Até certo ponto, Carlos e alguns dos que o rodeiam trazem consigo a evidência do fracasso de uma geração que prometia uma mudança das mentalidades e das instituições. O falhanço é assumido pela personagem (“falha-se sempre na realidade aquela vida que se planeou com a imaginação”; 694), num epílogo amargurado em que os sentidos da decadência nacional (um tema que liga “a produção literária queirosiana a preocupações históricas e ideológicas assumidas pela Geração de 70”; Reis, 2009: 204), do já mencionado vencidismo e de uma certa sobranceria perante os males da pátria aproximam Carlos de um seu homónimo: Carlos Fradique Mendes (cf. Saraiva, 2000: 131-148; Reis, 1999: 137-151).

A personagem Carlos da Maia tem dado origem a um número considerável de refigurações, em diferentes linguagens e contextos mediáticos, e também a várias derivações transficcionais. No que a estas diz respeito, destaque-se o conjunto de seis relatos, Os Novos Maias (edição Expresso, em 2013; série Eça agora), por José Luís Peixoto, José Eduardo Agualusa, Mário Zambujal, José Rentes de Carvalho, Gonçalo M. Tavares e Clara Ferreira Alves, incidindo, em exercício ficcional, sobre o destino da personagem, a seguir ao desenlace e epílogo d’Os Maias; num plano semelhante, A. Campos Matos publicou o Diário íntimo de Carlos da Maia (1890-1930) (Edições Colibri, 2014). No teatro, deve ser mencionada, entre outras, a versão de José Bruno Carreiro, encenada em 1945 (com Raul de Carvalho no papel de Carlos) e reencenada em 1962 e 1963 (com Paiva Raposo). No domínio das adaptações televisivas e cinematográficas, Carlos da Maia é protagonista em realizações de Ferrão Katzenstein, de Luiz Fernando Carvalho (com guião de Maria Adelaide Amaral) (cf. Flory e Moreira, 2006; Vicente, 2018) e de João Botelho, com interpretações de, respetivamente, Carlos Carvalho, Fábio Assunção e Graciano Dias. Edições ilustradas e séries de gravuras (por Alberto de Sousa, Bernardo Marques, Wladimir Alves de Souza e Rui Campos Matos, entre outros) deram igualmente corpo a Carlos da Maia, em diversos estilos e técnicas.

 

Referências

FLORY, Suely F. V.; MOREIRA, L. C. M. de M. (2006). Uma leitura do trágico na minissérie Os Maias. São Paulo: Arte & Ciência.

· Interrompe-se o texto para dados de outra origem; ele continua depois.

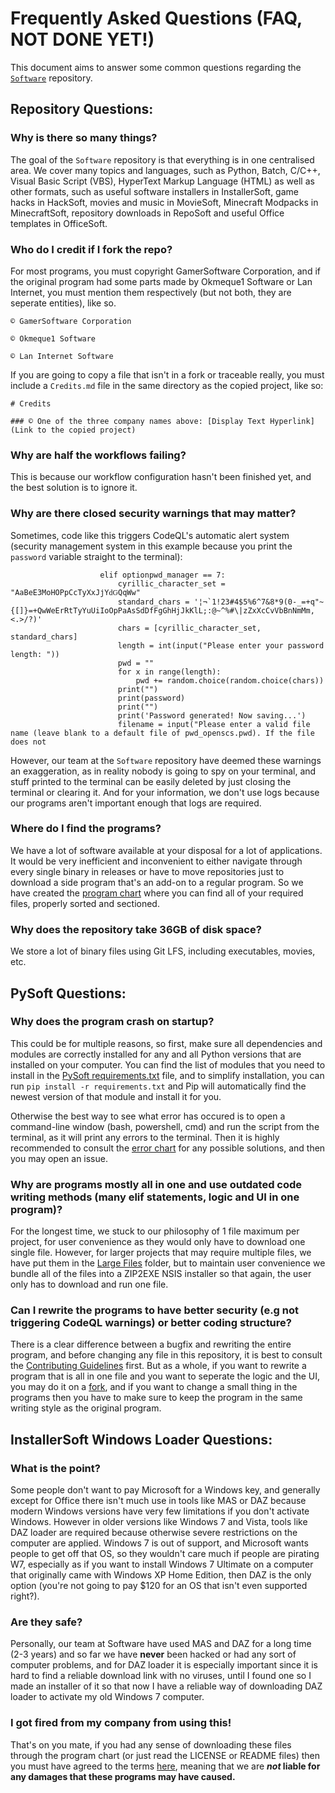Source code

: # Frequently Asked Questions (FAQ, NOT DONE YET!)

This document aims to answer some common questions regarding the [`Software`](/) repository.

## Repository Questions:

### Why is there so many things?

The goal of the `Software` repository is that everything is in one centralised area. We cover many topics and languages, such as Python, Batch, C/C++, Visual Basic Script (VBS), HyperText Markup Language (HTML) as well as other formats, such as useful software installers in InstallerSoft, game hacks in HackSoft, movies and music in MovieSoft, Minecraft Modpacks in MinecraftSoft, repository downloads in RepoSoft and useful Office templates in OfficeSoft.

### Who do I credit if I fork the repo?

For most programs, you must copyright GamerSoftware Corporation, and if the original program had some parts made by Okmeque1 Software or Lan Internet, you must mention them respectively (but not both, they are seperate entities), like so.

`© GamerSoftware Corporation`

`© Okmeque1 Software`

`© Lan Internet Software`

If you are going to copy a file that isn't in a fork or traceable really, you must include a `Credits.md` file in the same directory as the copied project, like so:
```
# Credits

### © One of the three company names above: [Display Text Hyperlink](Link to the copied project)
```

### Why are half the workflows failing?

This is because our workflow configuration hasn't been finished yet, and the best solution is to ignore it.

### Why are there closed security warnings that may matter?

Sometimes, code like this triggers CodeQL's automatic alert system (security management system in this example because you print the `password` variable straight to the terminal):
```
                    elif optionpwd_manager == 7:
                        cyrillic_character_set = "АаВеЕЗМоНОРрСсТуХхЈјҮԁԌԚԛԜԝ"
                        standard_chars = '¦¬`1!23#4$5%6^7&8*9(0-_=+q"~{[]}=+QwWeErRtTyYuUiIoOpPaAsSdDfFgGhHjJkKlL;:@~^%#\|zZxXcCvVbBnNmMm,<.>/?)'
                        chars = [cyrillic_character_set, standard_chars]
                        length = int(input("Please enter your password length: "))
                        pwd = ""
                        for x in range(length):
                            pwd += random.choice(random.choice(chars))
                        print("")
                        print(password)
                        print("")
                        print('Password generated! Now saving...')
                        filename = input("Please enter a valid file name (leave blank to a default file of pwd_openscs.pwd). If the file does not
```
However, our team at the `Software` repository have deemed these warnings an exaggeration, as in reality nobody is going to spy on your terminal, and stuff printed to the terminal can be easily deleted by just closing the terminal or clearing it. And for your information, we don't use logs because our programs aren't important enough that logs are required.

### Where do I find the programs?

We have a lot of software available at your disposal for a lot of applications. It would be very inefficient and inconvenient to either navigate through every single binary in releases or have to move repositories just to download a side program that's an add-on to a regular program. So we have created the [program chart](/Programs.md) where you can find all of your required files, properly sorted and sectioned.

### Why does the repository take 36GB of disk space?

We store a lot of binary files using Git LFS, including executables, movies, etc.

## PySoft Questions:

### Why does the program crash on startup?

This could be for multiple reasons, so first, make sure all dependencies and modules are correctly installed for any and all Python versions that are installed on your computer. You can find the list of modules that you need to install in the [PySoft requirements.txt](https://github.com/GamerSoft24/Software/blob/Main/PySoft/requirements.txt) file, and to simplify installation, you can run `pip install -r requirements.txt` and Pip will automatically find the newest version of that module and install it for you.

Otherwise the best way to see what error has occured is to open a command-line window (bash, powershell, cmd) and run the script from the terminal, as it will print any errors to the terminal. Then it is highly recommended to consult the [error chart](/PySoft/Errors%20chart.md) for any possible solutions, and then you may open an issue.

### Why are programs mostly all in one and use outdated code writing methods (many elif statements, logic and UI in one program)?

For the longest time, we stuck to our philosophy of 1 file maximum per project, for user convenience as they would only have to download one single file. However, for larger projects that may require multiple files, we have put them in the [Large Files](/PySoft/Large%20Projects) folder, but to maintain user convenience we bundle all of the files into a ZIP2EXE NSIS installer so that again, the user only has to download and run one file.

### Can I rewrite the programs to have better security (e.g not triggering CodeQL warnings) or better coding structure?

There is a clear difference between a bugfix and rewriting the entire program, and before changing any file in this repository, it is best to consult the [Contributing Guidelines](/CONTRIBUTING.md) first. But as a whole, if you want to rewrite a program that is all in one file and you want to seperate the logic and the UI, you may do it on a [fork](https://github.com/GamerSoft24/Software/fork), and if you want to change a small thing in the programs then you have to make sure to keep the program in the same writing style as the original program.

## InstallerSoft Windows Loader Questions:

### What is the point?

Some people don't want to pay Microsoft for a Windows key, and generally except for Office there isn't much use in tools like MAS or DAZ because modern Windows versions have very few limitations if you don't activate Windows. However in older versions like Windows 7 and Vista, tools like DAZ loader are required because otherwise severe restrictions on the computer are applied. Windows 7 is out of support, and Microsoft wants people to get off that OS, so they wouldn't care much if people are pirating W7, especially as if you want to install Windows 7 Ultimate on a computer that originally came with Windows XP Home Edition, then DAZ is the only option (you're not going to pay $120 for an OS that isn't even supported right?).

### Are they safe?

Personally, our team at Software have used MAS and DAZ for a long time (2-3 years) and so far we have **never** been hacked or had any sort of computer problems, and for DAZ loader it is especially important since it is hard to find a reliable download link with no viruses, until I found one so I made an installer of it so that now I have a reliable way of downloading DAZ loader to activate my old Windows 7 computer.

### I got fired from my company from using this!

That's on you mate, if you had any sense of downloading these files through the program chart (or just read the LICENSE or README files) then you must have agreed to the terms [here](https://github.com/GamerSoft24/Software/blob/Main/InstallerSoft/Windows/Windows%20Loaders/README.md), meaning that we are ***not* liable for any damages that these programs may have caused.**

LIMA, Isabel Pires de (1987). As máscaras do desengano. Para uma abordagem sociológica de «Os Maias», de Eça de Queirós. Lisboa: Caminho.

QUEIRÓS, Eça de (2017). Os Maias. Episódios da vida romântica. Edição de Carlos Reis e Maria do Rosário Cunha. Lisboa: Imprensa Nacional.

REIS, Carlos (1999). Estudos queirosianos. Ensaios sobre Eça de Queirós e a sua obra. Lisboa: Presença.

REIS, Carlos (2009). Eça de Queirós. Lisboa: Edições 70.

SARAIVA, António José (2000). As ideias de Eça de Queirós. Lisboa: Gradiva.

VICENTE, Kylde B. (2018). Os Episódios da Vida Romântica. Maria Adelaide Amaral e Eça de Queirós na minissérie Os Maias. Curitiba: Appris Editora.